TRECHO DE ORIGEM:
Assim, a primeira estrofe contém um pedido de livramento divino por parte do inocente perseguido. A oração inicial do salmo é (v.1): “Livra-me dos meus inimigos, ó meu Deus, e ponha-me a salvo daqueles que se levantam contra mim” (hatsîlenî me’oyevay ’elohay mimitqômemay tesaggevenî). Além do pedido de livramento, Davi forma uma imagem interessante de tal proteção. O que é traduzido como “ponha-me a salvo” também pode ser entendido como um pedido para que Deus o levantasse e o colocasse em um lugar alto que não pudesse ser alcançado pelos agressores. É mais ou menos a figura de um pai levantando seu filho para que um cão raivoso não o possa ferir – deve-se levar em conta que a figura do ataque de cães raivosos é destacada no texto para se referir à ação dos assassinos. É claro que, com isso, está implícita a ideia da impotência e dependência do salmista como se ele fosse uma criança. Mas é assim mesmo que o servo de Deus deve se sentir ante o poder de Deus.
Além disso, há um perigo adicional para Davi. Os homens que o perseguiam (v.2) eram “assassinos” (’anshê damîm). Uma tradução literal para a qualificação dada por Davi a esses homens é “homens de sangues”, ou seja, homens que já derramaram o sangue de outras pessoas. E a tática usada por eles era a perseguição velada e traiçoeira (v.3): “Eis que eles ficaram de tocaia contra mim” (hinneh ’arvô lenafshî). Esse era o perigo que Davi corria. E tudo isso sem ter feito nada que merecesse tal tratamento, visto que Davi diz: “Homens fortes fazem cerco contra mim sem que eu tenha transgredido ou que eu tenha pecado, ó Senhor” (yagûrû ‘alay ‘azîm lo’-pish‘î welo’-hatta’tî yehwâ).
O primeiro refrão contém a confiança no poder de Deus apesar da fúria dos inimigos. Os dois refrãos iniciam dizendo (vv.6,14): “Eles se volvem durante a noite uivando como cães e rodeiam a cidade” (yashûvû la‘erev yehemû kakkalev wîsôvevû ‘îr). Apesar do símile com a figura dos cães, essa é uma descrição exata da tocaia armada pelos inimigos. Segundo Davi, tais homens estavam totalmente confiantes do sigilo a respeito dos seus planos, dizendo (v.7) entre eles mesmos “quem ouviu?” (mî shomea‘). Essa pergunta é um modo retórico de dizer que os planos continuavam secretos e efetivos. Contudo, a periculosidade dos adversários não consegue tirar a confiança de Davi no Senhor, principalmente depois de, em seu poder, ter Deus feito chegar aos ouvidos de Mical o plano que deveria ser secreto. Por isso, diz o salmista (v.8): “Mas tu rirá deles, ó Senhor” (we’attâ yehwâ tishhaq-lamô). A confiança de Davi é clara: o Senhor é mais poderoso que os poderosos e será vitorioso sobre eles. Diante disso, nenhuma outra declaração seria melhor para encerrar o refrão (v.9) que a afirmação “Deus é o meu alto refúgio” (’elohîm misgavvî).

ENUNCIADO DA TAREFA:
Resuma em duas frases o trecho acima sobre o salmo.

EXCERTOS DE DADOS:
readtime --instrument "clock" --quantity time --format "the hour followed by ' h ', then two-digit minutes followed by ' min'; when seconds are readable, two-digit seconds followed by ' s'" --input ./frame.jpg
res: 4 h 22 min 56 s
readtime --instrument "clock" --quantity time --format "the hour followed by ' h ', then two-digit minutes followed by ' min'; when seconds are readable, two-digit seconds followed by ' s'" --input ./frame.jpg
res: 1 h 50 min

* * *

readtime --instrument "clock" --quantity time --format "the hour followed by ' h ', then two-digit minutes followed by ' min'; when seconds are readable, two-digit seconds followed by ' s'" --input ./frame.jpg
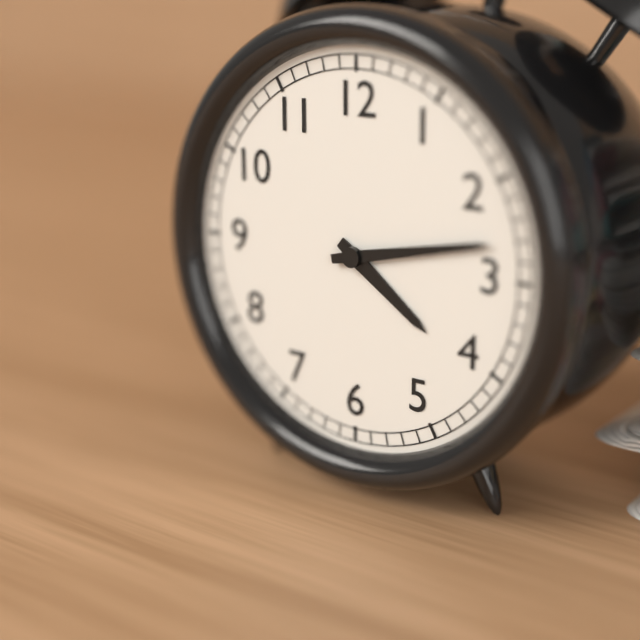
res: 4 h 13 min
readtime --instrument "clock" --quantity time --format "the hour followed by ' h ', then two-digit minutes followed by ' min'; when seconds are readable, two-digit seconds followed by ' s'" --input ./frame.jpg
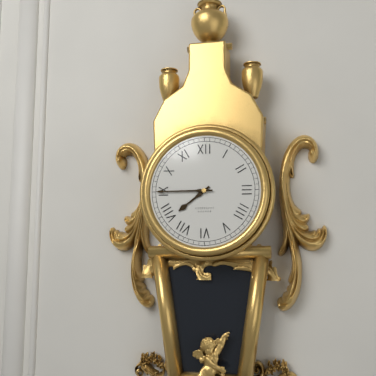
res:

RESULTADO DA TAREFA:
Na primeira estrofe, Davi, perseguido sem ter transgredido nem pecado por homens assassinos que armavam tocaia contra ele, pede a Deus que o livre dos inimigos e o ponha a salvo. No primeiro refrão, apesar da fúria dos adversários, descritos como cães que uivam e rodeiam a cidade confiantes no sigilo de seus planos, Davi mantém a confiança no poder do Senhor e o declara seu alto refúgio.